ZENB Elbows Pasta with Roasted Mediterranean Vegetables & Feta
SERVES 4
PREP TIME 10 minutes
COOK TIME 40 minutes
TOTAL TIME 50 minutes
NUTRITION FACTS
Serving Size: 439g
Servings: 4
Calories: 410
Amount per Serving* | % Daily Value | |
Total Fat | 8g | 10% |
Saturated Fat | 4.5g | 23% |
Cholesterol | 25mg | 8% |
Sodium | 490mg | 21% |
Carbohydrates | 64g | 23% |
Dietary Fiber | 15g | 54% |
Total Sugar | 8g | |
Protein | 23g | |
Vitamin A | 8% | |
Vitamin C | 6% | |
Calcium | 226mg | 15% |
Iron | 5mg | 30% |
Potassium | 1040mg | 20% |
FEATURED IN RECIPE
ZENB Pasta Variety
This gluten-free ZENB Elbows Pasta recipe combines roasted Mediterranean vegetables and feta cheese to deliver a delicious home-cooked meal. Low in calories and fat while providing a good source of fiber, you will love the flavorful combination of vegetables, cheese, and red wine vinegar. Enjoy this delicious ZENB Pasta recipe!
INGREDIENTS
- 1 medium eggplant, peeled, cut into 1-inch pieces
- 3 medium Roma tomatoes, seeded, chopped
- 100% olive oil spray
- 1/4 teaspoon each kosher salt & ground black pepper
- 12 ounces ZENB Yellow Pea Elbows Pasta, uncooked
- 1 tablespoon red wine vinegar
- 4 ounces crumbled feta cheese
- 1/2 cup loosely packed fresh basil leaves
INSTRUCTIONS
1.Preheat oven to 425°F. Place eggplant and tomatoes in single layer on rimmed baking sheet. Lightly spray with olive oil; sprinkle with salt & pepper. Bake 20-25 minutes or until eggplant is lightly browned.

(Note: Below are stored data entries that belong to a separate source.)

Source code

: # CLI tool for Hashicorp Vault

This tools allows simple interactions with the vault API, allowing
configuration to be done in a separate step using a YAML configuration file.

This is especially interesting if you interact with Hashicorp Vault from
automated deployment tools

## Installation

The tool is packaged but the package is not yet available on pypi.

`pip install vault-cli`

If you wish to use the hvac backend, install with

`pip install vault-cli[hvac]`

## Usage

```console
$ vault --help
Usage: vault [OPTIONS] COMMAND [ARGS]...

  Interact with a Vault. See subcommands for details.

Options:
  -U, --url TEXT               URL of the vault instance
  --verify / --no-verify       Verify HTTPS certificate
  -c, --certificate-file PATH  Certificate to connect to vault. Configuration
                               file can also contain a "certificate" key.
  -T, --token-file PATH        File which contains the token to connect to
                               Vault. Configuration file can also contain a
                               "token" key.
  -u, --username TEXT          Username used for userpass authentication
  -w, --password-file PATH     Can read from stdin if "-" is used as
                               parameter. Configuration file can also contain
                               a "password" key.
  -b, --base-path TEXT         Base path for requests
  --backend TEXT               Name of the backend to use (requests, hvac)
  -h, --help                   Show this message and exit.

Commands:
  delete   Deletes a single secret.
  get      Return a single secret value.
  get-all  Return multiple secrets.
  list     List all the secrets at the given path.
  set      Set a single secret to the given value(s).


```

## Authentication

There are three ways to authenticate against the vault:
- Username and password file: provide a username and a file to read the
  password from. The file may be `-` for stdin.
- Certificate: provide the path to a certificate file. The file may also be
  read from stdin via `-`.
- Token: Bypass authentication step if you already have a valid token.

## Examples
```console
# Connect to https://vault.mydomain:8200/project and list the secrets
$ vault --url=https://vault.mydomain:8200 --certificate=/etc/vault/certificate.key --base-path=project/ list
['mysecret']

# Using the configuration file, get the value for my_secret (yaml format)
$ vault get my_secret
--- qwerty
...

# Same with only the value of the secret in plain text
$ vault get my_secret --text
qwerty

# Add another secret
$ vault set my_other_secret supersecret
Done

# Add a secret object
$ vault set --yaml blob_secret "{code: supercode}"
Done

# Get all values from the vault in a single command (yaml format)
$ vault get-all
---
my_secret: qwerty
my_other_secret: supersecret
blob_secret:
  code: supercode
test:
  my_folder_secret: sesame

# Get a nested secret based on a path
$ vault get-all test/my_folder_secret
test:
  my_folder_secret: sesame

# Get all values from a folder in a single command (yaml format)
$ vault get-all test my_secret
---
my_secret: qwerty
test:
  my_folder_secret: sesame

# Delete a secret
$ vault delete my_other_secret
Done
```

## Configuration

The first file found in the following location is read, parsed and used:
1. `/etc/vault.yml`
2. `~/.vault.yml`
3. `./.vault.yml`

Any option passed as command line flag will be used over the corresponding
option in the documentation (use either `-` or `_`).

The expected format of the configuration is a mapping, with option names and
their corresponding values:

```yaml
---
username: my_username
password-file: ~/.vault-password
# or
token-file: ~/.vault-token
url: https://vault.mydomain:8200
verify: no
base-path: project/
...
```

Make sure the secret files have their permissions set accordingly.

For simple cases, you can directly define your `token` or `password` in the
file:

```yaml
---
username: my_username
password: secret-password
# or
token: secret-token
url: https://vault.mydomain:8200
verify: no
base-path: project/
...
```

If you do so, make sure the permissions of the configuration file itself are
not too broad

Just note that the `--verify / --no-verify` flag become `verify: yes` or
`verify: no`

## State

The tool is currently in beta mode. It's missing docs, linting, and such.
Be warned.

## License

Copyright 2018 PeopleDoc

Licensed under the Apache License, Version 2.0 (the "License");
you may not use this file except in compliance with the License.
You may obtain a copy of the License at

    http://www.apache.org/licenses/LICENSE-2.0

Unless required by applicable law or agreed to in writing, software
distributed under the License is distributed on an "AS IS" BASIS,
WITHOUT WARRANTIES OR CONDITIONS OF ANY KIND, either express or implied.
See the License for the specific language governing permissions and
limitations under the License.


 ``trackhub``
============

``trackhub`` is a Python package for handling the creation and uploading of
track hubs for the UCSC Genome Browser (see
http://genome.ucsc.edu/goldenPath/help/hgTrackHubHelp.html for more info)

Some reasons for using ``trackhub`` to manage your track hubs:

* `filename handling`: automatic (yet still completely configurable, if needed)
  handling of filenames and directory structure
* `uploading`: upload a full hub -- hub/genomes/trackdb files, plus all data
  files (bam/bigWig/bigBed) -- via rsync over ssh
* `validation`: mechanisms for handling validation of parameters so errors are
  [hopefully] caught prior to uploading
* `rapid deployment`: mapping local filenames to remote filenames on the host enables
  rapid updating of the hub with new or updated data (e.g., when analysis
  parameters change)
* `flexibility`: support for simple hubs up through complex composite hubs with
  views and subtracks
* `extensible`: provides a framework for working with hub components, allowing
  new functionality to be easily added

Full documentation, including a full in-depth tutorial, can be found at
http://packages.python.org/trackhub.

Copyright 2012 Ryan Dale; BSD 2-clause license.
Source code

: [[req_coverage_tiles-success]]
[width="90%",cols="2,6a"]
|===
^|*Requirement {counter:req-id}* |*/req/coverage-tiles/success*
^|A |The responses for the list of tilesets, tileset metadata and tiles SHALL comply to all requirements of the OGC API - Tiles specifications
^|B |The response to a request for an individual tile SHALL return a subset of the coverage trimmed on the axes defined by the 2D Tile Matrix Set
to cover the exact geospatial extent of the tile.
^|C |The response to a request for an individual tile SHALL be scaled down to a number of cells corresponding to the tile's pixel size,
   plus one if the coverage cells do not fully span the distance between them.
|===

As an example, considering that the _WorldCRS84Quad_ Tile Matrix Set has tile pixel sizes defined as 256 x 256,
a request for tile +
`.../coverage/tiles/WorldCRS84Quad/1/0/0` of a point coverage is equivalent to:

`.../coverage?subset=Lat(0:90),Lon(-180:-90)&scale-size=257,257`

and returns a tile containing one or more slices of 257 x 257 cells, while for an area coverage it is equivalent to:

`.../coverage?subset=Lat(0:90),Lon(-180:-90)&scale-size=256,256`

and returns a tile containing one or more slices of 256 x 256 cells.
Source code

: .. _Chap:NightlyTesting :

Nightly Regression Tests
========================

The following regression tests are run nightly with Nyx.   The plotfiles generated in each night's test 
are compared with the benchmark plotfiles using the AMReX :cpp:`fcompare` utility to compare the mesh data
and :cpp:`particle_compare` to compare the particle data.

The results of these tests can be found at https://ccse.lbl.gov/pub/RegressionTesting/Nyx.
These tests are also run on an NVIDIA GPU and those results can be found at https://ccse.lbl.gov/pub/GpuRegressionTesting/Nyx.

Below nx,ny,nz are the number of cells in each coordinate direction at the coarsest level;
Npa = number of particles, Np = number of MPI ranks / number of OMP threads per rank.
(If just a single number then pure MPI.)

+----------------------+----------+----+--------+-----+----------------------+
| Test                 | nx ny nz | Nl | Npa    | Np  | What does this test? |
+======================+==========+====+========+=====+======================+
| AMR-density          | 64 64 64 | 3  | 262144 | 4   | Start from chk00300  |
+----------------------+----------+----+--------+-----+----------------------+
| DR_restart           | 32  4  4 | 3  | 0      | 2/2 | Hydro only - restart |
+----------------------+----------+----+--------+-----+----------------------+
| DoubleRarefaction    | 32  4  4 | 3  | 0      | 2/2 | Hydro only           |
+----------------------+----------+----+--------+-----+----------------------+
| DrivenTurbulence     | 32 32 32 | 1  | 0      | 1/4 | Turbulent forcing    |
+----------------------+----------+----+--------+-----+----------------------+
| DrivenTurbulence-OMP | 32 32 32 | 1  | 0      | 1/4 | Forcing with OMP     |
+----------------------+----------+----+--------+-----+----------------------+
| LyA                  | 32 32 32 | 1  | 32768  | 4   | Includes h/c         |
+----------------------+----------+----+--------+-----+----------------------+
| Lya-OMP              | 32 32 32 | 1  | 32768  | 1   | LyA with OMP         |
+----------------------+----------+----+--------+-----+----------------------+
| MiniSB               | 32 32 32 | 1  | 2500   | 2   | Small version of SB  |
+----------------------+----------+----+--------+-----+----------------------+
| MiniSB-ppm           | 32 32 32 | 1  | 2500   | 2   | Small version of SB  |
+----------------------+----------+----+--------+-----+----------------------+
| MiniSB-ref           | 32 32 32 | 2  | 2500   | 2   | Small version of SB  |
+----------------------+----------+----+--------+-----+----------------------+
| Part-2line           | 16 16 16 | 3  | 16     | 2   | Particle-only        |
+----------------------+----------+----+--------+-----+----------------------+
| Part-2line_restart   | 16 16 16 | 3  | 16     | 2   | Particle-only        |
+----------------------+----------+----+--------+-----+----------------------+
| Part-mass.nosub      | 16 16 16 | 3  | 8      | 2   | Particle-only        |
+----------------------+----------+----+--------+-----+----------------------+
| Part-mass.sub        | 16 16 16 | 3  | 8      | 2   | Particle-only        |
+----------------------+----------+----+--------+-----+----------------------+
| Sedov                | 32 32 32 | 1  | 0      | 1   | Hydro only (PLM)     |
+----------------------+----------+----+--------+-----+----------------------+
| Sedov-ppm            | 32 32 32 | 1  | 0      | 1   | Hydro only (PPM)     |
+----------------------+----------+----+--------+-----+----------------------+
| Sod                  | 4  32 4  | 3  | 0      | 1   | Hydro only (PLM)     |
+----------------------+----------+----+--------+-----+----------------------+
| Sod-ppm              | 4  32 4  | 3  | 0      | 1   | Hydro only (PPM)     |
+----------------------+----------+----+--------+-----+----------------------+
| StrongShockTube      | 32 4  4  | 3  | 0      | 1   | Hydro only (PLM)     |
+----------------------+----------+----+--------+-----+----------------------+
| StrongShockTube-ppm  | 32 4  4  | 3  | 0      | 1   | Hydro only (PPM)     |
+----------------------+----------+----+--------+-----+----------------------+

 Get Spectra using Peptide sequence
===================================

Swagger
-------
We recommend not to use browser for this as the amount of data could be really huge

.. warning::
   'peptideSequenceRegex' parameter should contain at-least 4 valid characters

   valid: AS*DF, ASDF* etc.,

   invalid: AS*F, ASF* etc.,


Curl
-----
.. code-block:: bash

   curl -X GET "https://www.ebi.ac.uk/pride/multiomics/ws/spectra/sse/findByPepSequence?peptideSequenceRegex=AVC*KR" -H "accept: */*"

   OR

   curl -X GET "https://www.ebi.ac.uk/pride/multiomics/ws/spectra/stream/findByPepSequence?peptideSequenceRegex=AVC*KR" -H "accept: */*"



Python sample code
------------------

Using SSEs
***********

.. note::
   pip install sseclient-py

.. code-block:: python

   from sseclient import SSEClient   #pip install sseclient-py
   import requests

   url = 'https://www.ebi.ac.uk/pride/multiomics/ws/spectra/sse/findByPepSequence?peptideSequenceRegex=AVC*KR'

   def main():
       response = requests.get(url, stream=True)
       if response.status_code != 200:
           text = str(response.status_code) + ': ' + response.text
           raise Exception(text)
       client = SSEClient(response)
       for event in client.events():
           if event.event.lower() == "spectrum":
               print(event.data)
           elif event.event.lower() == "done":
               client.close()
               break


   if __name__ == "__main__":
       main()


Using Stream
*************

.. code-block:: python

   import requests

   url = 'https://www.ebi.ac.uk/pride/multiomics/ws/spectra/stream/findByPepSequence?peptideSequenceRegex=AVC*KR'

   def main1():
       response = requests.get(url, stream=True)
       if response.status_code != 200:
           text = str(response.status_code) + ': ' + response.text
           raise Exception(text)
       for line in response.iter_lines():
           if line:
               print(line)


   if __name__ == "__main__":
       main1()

2.Cook ZENB Pasta as directed on package. Reserve 1/2 cup pasta cooking water. Drain; return pasta to pot.
3.Stir in roasted vegetables, vinegar and reserved pasta water. Cook 1-2 minutes on medium heat until heated through. Remove pot from heat; add feta cheese. Mix gently until well combined. Sprinkle with basil before serving.
Tasty Tips
To ensure perfectly roasted vegetables, avoid crowding or overlapping on the baking sheet.